8.3 Entrustment of the processing of Personal Data by the Administrator occurs after previous verification that the processor provides sufficient guarantees for the implementation of appropriate technical measures.

8.4 and organizational measures so that the processing meets the requirements of the RODO and protects the rights of Data Subjects. In addition, the Administrator takes all necessary measures to ensures that also its subcontractors and other cooperating entities provide guarantees of the application of appropriate security measures whenever they process Personal Data on request of the Administrator.

 

9. Transfer Personal Data to third country.

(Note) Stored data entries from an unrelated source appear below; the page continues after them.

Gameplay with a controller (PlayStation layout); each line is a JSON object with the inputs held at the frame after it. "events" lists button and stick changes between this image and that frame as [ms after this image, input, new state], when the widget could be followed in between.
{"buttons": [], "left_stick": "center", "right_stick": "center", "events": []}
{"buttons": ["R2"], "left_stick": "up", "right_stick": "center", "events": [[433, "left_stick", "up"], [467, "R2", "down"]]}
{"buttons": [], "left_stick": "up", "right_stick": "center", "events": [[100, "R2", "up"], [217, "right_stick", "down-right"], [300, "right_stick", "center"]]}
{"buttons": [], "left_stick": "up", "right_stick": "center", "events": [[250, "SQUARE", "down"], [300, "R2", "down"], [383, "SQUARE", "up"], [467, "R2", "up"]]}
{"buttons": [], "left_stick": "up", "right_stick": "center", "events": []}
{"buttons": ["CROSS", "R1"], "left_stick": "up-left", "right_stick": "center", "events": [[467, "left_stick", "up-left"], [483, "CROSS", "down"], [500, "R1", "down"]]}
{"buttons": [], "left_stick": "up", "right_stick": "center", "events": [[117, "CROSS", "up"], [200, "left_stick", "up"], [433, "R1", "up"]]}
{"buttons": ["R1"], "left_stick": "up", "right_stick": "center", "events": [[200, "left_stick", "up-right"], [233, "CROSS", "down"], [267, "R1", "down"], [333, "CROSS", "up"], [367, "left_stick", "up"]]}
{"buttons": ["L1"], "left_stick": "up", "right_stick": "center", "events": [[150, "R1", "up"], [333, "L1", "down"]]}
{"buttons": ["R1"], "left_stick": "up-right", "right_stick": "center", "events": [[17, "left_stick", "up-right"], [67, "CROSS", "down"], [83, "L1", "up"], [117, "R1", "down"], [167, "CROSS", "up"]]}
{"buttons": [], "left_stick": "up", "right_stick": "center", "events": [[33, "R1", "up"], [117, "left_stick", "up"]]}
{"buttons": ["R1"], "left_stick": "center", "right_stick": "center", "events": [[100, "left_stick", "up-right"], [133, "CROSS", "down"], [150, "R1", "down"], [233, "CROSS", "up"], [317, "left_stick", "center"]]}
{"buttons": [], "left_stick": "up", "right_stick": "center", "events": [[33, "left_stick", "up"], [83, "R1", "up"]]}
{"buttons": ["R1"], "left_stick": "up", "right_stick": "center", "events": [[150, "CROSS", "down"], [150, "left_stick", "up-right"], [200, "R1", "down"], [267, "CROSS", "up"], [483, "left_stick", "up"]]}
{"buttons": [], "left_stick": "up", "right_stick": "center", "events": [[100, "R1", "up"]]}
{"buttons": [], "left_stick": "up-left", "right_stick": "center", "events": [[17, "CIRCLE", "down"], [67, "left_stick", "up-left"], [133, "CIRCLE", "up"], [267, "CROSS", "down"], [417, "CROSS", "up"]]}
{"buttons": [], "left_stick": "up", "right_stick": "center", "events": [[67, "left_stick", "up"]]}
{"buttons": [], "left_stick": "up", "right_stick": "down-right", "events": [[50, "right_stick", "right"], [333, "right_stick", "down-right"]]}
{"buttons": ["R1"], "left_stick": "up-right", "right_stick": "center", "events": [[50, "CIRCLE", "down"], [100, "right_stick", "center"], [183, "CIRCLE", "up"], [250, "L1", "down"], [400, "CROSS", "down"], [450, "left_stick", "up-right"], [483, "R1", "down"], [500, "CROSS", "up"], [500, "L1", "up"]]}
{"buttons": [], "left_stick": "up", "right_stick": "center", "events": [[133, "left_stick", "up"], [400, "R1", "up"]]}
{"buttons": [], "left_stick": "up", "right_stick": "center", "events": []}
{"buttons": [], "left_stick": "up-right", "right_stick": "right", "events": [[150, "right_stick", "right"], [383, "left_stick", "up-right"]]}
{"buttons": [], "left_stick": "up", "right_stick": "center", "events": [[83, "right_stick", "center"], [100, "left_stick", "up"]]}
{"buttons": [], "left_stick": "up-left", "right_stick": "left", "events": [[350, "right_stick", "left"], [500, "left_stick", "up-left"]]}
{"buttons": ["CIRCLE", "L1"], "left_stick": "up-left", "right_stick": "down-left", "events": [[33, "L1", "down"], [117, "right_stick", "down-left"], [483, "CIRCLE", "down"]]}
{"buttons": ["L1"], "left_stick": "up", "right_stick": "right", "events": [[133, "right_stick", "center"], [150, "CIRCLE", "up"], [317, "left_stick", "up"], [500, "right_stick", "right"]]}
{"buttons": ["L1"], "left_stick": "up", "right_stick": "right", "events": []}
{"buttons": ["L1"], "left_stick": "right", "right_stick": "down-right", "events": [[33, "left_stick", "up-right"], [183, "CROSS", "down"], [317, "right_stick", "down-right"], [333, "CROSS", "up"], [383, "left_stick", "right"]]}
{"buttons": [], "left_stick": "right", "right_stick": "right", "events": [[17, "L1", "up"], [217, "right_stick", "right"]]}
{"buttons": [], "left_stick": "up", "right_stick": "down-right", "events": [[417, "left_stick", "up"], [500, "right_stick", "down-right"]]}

9.1 The level of protection of Personal Data outside the European Economic Area (EEA) differs from that provided by European law. For this reason, the Administrator transfers Personal Data to a third country only when necessary and with an appropriate level of protection, mainly through:

9.1.2 cooperation with processors of Personal Data in countries for which a relevant decision of the European Commission has been issued regarding the determination of ensuring an adequate level of protection of Personal Data.

9.1.3 use of standard contractual clauses issued by the European Commission.

10. Ensuring continuity of consistency

 10.1 The Administrator ensures that the organization’s operations are continuously maintained in compliance with the requirements for the protection of Personal Data provided for in the RODO, including reviewing and optimizing the records implemented in the organization and procedures.

 10.2 To this purpose, The Administrator, among other things, monitors changes in legislation, guidelines of national and international data protection authorities and case law of courts and tribunals, and takes into account best market.

 

11. Attachments

11.1 The Administrator maintains and applies the following records and procedures for the protection of Personal Data, which are an integral part of the Policy:

11.1.1 Record of processing activities.

11.1.2 Record of realization of rights of data

11.1.3 Risk analysis.

11.1.4 Assessment of the impact of processing.

11. 1.5 RODO violation notification procedure.

11.1. 6 Record of data protection violations.

 

12. Final resolutions

 12.1 The policy come into force on 16.10.2023 r.